10 de junio de 2008

Pobre iluso

Siempre entendí que la política era el noble arte de gobernar. Y que gobernar era servir a aquellos sobre los cuales se manda, respetándolos y creando las condiciones necesarias para que puedan desarrollar libre y armónicamente su personalidad.

Sin embargo, miro la actualidad de nuestra nación, ¿y qué me encuentro? Que la supuesta nobleza de la función de gobernar brilla por su ausencia. El feroz relativismo que se ha imprimido a la vida de la nación ha provocado que cada cual trate de hacer de su capa un sayo. La negociación política se ha vuelto chalaneo de feria, cuando no chantaje o intimidación.

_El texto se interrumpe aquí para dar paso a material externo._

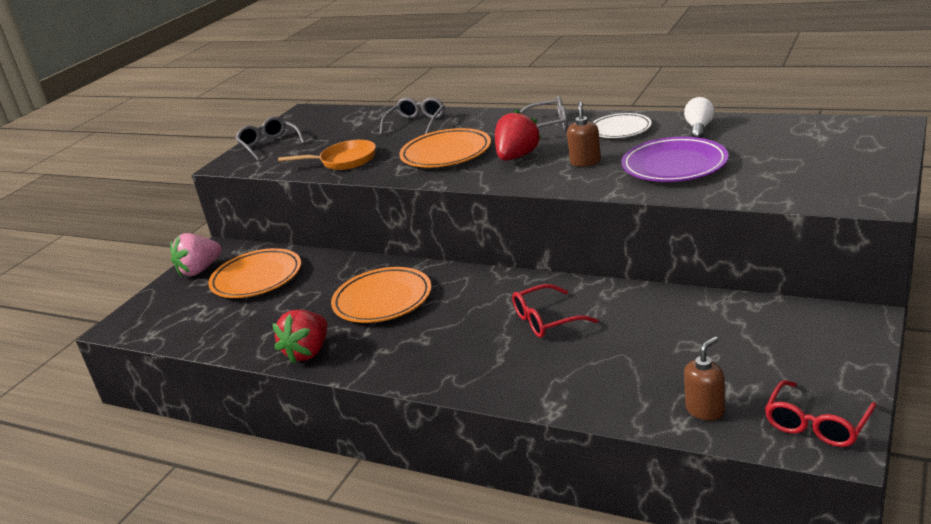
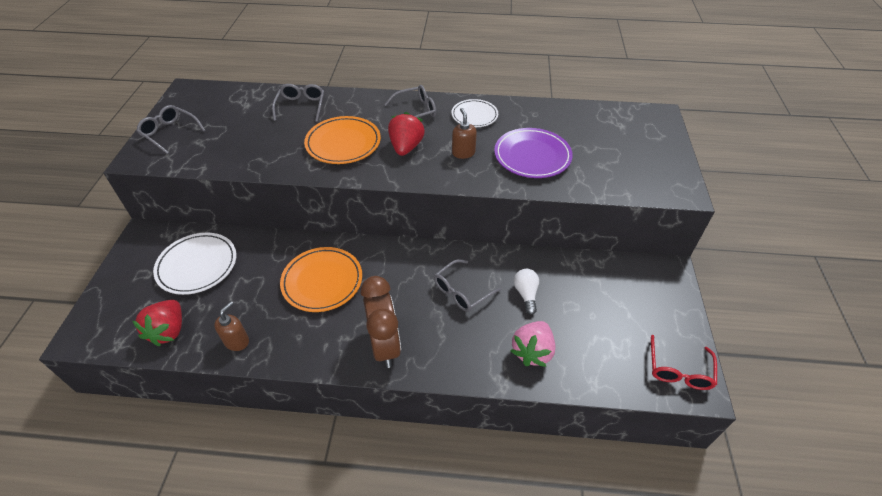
camera: 25 degrees left, 20 degrees up
(200, 270) = (137, 260): pink strawberry -> pink strawberry (532, 351)
(256, 278) = (197, 265): orange plate -> white plate
(308, 352) = (280, 347): red strawberry -> red strawberry (168, 331)
(344, 161) = (253, 153): orange pan -> none
(425, 361) = (385, 345): none -> brown clock
(546, 320) = (462, 291): red glasses -> grey glasses
(699, 128) = (533, 115): white light bulb -> white light bulb (526, 294)
(705, 410) = (605, 367): brown soap dispenser -> brown soap dispenser (237, 341)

Los políticos se aferran a sus sillones con un empeño y energía dignos de mejor causa. Son políticos orondamente encantados de haberse conocido. Protegidos —mientras no discrepen, y ya les guardarán Dios y todos los santos del calendario si discrepan de la línea oficial— por su partido, no les importa aprobar leyes inicuas, porque ellos no las van a soportar. Y cuando por fin los desatornillan, su pregunta no es: «¿En qué puedo servir más al pueblo?», sino «¿Qué hay de lo mío?». Y ese mío acaba siendo un puesto directivo en una empresa pública, de consejero de Estado o de eurodiputado, carísimo cementerio de elefantes. Es el principio del coche oficial: el que sube a uno ya no se vuelve a bajar de él.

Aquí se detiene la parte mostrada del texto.